***** Material for this exercise

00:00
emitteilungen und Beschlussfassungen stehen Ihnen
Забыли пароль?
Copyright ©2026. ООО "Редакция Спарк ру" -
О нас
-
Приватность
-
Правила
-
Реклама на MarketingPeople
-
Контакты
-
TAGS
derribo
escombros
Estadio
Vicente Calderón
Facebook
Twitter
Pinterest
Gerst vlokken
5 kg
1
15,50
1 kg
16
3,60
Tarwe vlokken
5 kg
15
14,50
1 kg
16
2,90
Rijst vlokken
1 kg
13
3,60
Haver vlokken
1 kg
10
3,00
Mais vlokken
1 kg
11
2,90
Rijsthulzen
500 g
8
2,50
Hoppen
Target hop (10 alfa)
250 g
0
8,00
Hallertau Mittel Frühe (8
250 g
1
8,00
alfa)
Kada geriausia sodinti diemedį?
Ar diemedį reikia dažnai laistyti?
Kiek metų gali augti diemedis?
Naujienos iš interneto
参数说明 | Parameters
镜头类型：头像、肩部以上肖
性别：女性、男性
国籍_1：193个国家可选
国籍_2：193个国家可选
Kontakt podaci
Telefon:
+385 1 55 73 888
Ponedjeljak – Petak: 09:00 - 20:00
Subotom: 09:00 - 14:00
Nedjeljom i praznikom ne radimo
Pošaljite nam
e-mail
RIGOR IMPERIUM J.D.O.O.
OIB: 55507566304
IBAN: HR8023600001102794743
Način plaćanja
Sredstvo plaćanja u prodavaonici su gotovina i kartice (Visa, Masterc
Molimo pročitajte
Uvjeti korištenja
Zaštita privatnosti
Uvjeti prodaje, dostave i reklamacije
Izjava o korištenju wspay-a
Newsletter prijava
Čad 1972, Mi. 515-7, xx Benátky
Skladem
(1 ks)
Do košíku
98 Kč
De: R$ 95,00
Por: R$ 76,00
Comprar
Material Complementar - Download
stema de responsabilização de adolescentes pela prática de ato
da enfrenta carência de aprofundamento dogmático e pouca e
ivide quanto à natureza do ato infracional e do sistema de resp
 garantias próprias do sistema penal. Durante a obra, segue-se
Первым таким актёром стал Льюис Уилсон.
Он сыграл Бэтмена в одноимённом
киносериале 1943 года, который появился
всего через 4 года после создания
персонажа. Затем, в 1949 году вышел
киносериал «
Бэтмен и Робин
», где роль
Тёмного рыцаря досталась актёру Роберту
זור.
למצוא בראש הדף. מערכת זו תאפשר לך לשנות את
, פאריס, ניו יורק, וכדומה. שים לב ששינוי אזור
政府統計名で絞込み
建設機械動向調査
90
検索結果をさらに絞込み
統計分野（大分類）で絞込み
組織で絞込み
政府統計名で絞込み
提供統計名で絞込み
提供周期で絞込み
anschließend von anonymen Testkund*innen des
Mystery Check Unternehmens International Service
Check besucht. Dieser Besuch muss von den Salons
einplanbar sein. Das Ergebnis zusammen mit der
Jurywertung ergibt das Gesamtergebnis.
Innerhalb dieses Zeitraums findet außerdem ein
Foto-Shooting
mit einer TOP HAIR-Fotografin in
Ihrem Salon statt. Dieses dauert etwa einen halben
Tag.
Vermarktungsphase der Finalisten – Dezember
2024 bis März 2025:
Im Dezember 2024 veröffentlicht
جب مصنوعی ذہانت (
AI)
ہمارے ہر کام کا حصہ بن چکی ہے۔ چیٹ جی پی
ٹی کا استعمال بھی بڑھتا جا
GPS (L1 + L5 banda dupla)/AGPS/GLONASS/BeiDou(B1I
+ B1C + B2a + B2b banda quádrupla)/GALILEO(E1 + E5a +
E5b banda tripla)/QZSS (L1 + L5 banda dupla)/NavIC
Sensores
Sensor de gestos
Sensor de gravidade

**********

◆ What you have to do ◆
Please copy the lines above from the line with "da enfrenta carência" up to and including the line with "mit einer TOP HAIR-Fotografin in", exactly as written and with nothing else.

◆ Solution for this exercise ◆
da enfrenta carência de aprofundamento dogmático e pouca e
ivide quanto à natureza do ato infracional e do sistema de resp
 garantias próprias do sistema penal. Durante a obra, segue-se
Первым таким актёром стал Льюис Уилсон.
Он сыграл Бэтмена в одноимённом
киносериале 1943 года, который появился
всего через 4 года после создания
персонажа. Затем, в 1949 году вышел
киносериал «
Бэтмен и Робин
», где роль
Тёмного рыцаря досталась актёру Роберту
זור.
למצוא בראש הדף. מערכת זו תאפשר לך לשנות את
, פאריס, ניו יורק, וכדומה. שים לב ששינוי אזור
政府統計名で絞込み
建設機械動向調査
90
検索結果をさらに絞込み
統計分野（大分類）で絞込み
組織で絞込み
政府統計名で絞込み
提供統計名で絞込み
提供周期で絞込み
anschließend von anonymen Testkund*innen des
Mystery Check Unternehmens International Service
Check besucht. Dieser Besuch muss von den Salons
einplanbar sein. Das Ergebnis zusammen mit der
Jurywertung ergibt das Gesamtergebnis.
Innerhalb dieses Zeitraums findet außerdem ein
Foto-Shooting
mit einer TOP HAIR-Fotografin in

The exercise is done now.